Wenn man einen offenen Sack hat, kann man irgend etwas, also alles hinein schütten. Die Kultur des
Menschen ist in allen ihren sowohl synchronischen wie auch diachronischen Varianten letztlich irgendein
Derivat der menschlichen Biologie. Wenn wir wie Engel fliegen könnten, würde diese physio-anatomische
Andersartigkeit in den Kulturen sicherlich irgendeine Spur hinterlassen. Und wenn wir unter Wasser wie
Orkas gelebt hätten, würde dies auch zu Veränderungen in unserer Kulturproduktion führen. Wir sind
jedoch so gebaut und funktionieren so, wie "jeder sieht", denn die anthropogenetisch sich verändernde
Kulturproduktion hängt von der Sprache (weil die Sprache viele Hirnprozesse dominiert) und im gewissen
Grade von unserer Nach-Affen-Sehspezialisierung ab: wir waren nämlich schon lange Augenmenschen,
bevor wir Gesprächspartner geworden sind ...

Ich behaupte nicht, daß man sprachlos und außersprachlich die Emergenz, der Kulturen überhaupt nicht
simulieren könne. Ich will nur ganz vorsichtig sagen, daß eine sprachliche Heftnaht brauchbar wäre, wenn
der Nadelstich als eine Vereinfachung im Programm nicht in zu großen Abständen erfolgen soll.

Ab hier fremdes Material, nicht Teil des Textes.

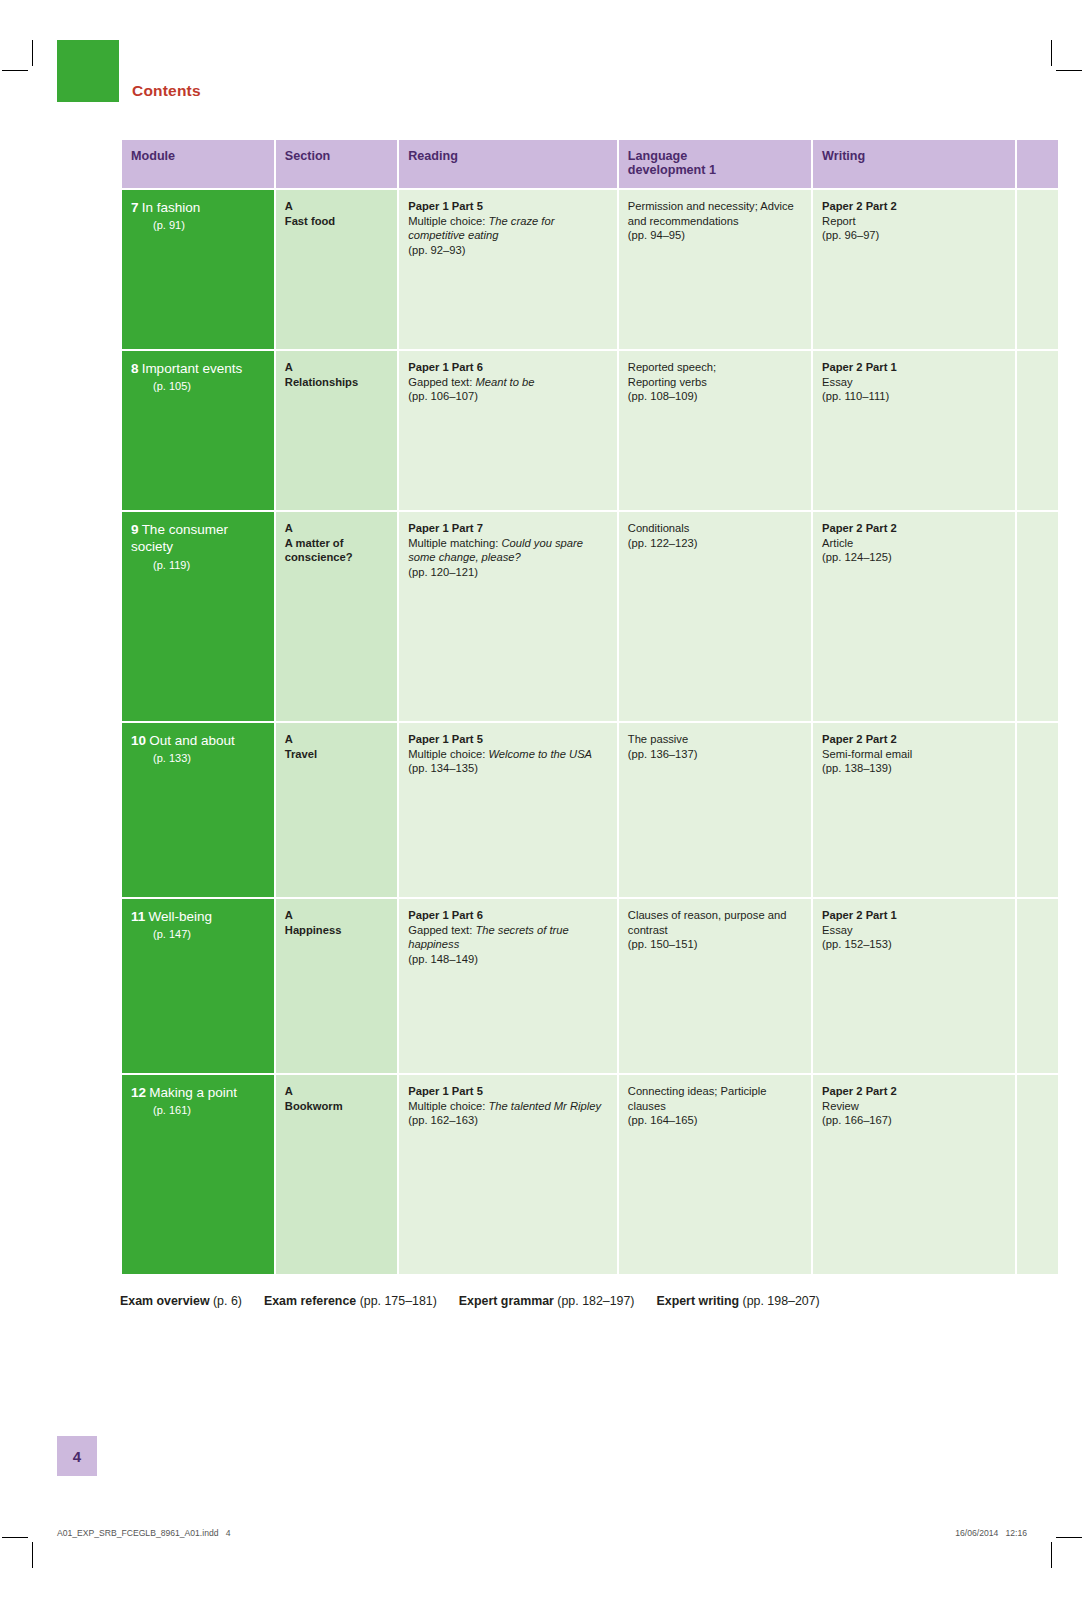Contents
| Module | Section | Reading | Language development 1 | Writing | |
| --- | --- | --- | --- | --- | --- |
| 7 In fashion (p. 91) | A Fast food | Paper 1 Part 5 Multiple choice: The craze for competitive eating (pp. 92–93) | Permission and necessity; Advice and recommendations (pp. 94–95) | Paper 2 Part 2 Report (pp. 96–97) | |
| 8 Important events (p. 105) | A Relationships | Paper 1 Part 6 Gapped text: Meant to be (pp. 106–107) | Reported speech; Reporting verbs (pp. 108–109) | Paper 2 Part 1 Essay (pp. 110–111) | |
| 9 The consumer society (p. 119) | A A matter of conscience? | Paper 1 Part 7 Multiple matching: Could you spare some change, please? (pp. 120–121) | Conditionals (pp. 122–123) | Paper 2 Part 2 Article (pp. 124–125) | |
| 10 Out and about (p. 133) | A Travel | Paper 1 Part 5 Multiple choice: Welcome to the USA (pp. 134–135) | The passive (pp. 136–137) | Paper 2 Part 2 Semi-formal email (pp. 138–139) | |
| 11 Well-being (p. 147) | A Happiness | Paper 1 Part 6 Gapped text: The secrets of true happiness (pp. 148–149) | Clauses of reason, purpose and contrast (pp. 150–151) | Paper 2 Part 1 Essay (pp. 152–153) | |
| 12 Making a point (p. 161) | A Bookworm | Paper 1 Part 5 Multiple choice: The talented Mr Ripley (pp. 162–163) | Connecting ideas; Participle clauses (pp. 164–165) | Paper 2 Part 2 Review (pp. 166–167) | |
Exam overview (p. 6) Exam reference (pp. 175–181) Expert grammar (pp. 182–197) Expert writing (pp. 198–207)
4
A01_EXP_SRB_FCEGLB_8961_A01.indd 4 16/06/2014 12:16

Simulation von Ge- und Verboten?

Das allgemeine Bild hingegen, das ich mich zu veranschaulichen bemühe, ist folgendes: Wir haben eine
Menge gattungsmäßig bestimmter Tiere, die zu einer Kommunikation fähig sind, die über Signale
hinausgeht. Diese Menge verfügt über überschüssige Ebenen der Verhaltensfreiheit, die en masse nicht
selbstgefährdend sind, und lebt in irgendwelchen Nischen, an die sie adaptiert ist. Und jetzt sollen in ihr
Verbote und Gebote heranwachsen. Ein Teil dieses Triebverhaltens muß einer nicht angeborenen
hundertprozentigen Hemmung und Anregung unterworfen sein, der andere Teil KANN dem Überleben
ILLUSORISCH dienen, wie es z.B. bei den Azteken war, die lebendigen Jugendlichen das Herz aus der
Brust herausgerissen haben, damit das Himmelsgewölbe nicht einstürzt. Die Opferhandlung oder,
häßlicher gesagt, die Meinung, daß die Gottheiten, die die Welt beschützen, korrupt sind, ist universell für
wahrscheinlich jede Religion und nimmt nur bei den einzelnen Religionen eine unterschiedliche inhaltliche
und liturgische Form an. Jeder Glaube wirkt sich mehr oder weniger stark im Bereich der Ethik und der
Moral aus, aber nicht jeder Glaube verspricht transzendentale Vorteile aus den mit ihm
übereinstimmenden und bevorzugten Verhaltensweisen. Wie man das oder andere derartige Funktionen
in der ENTSTEHUNG DER KULTUR simulieren könnte, weiß ich nicht.

Bei der Lektüre der Abhandlungen der Amerikaner kann ich wegen deren pragmatischer Naivität
gegenüber dem kapitalistischen Markt aus dem Staunen nicht herauskommen. Es geht mir nicht darum,
daß ihr Vorhaben empirisch noch nicht durchführbar ist, sondern lediglich darum, daß sie sich an die
Erzeugung eines Ozeans aus Pfefferminztee machen und glauben, daß sie durch die "Simulation der
Kulturemergenz" die wissenschaftliche Empirie fortsetzen und bestärken werden. Das ist eine schädliche
Albernheit, vor allem in diesem ausgehenden Jahrhundert der Verwirrung der Sprachen, des Verstandes
und der Köpfe, und gleicht den Flügen von Peter Pan auf dem Bügelbrett, als ob es ein Superflugzeug des
21. Jahrhunderts wäre. Wie man sieht, wächst die Dummheit universell, und in diesem Jahrhundert wurde
deren Wachstum nicht vermindert. Ich würde eher sagen, daß solche Metastasen in die nahe Zukunft den
Optimismus der Erkenntnis nicht zufrieden stellen können.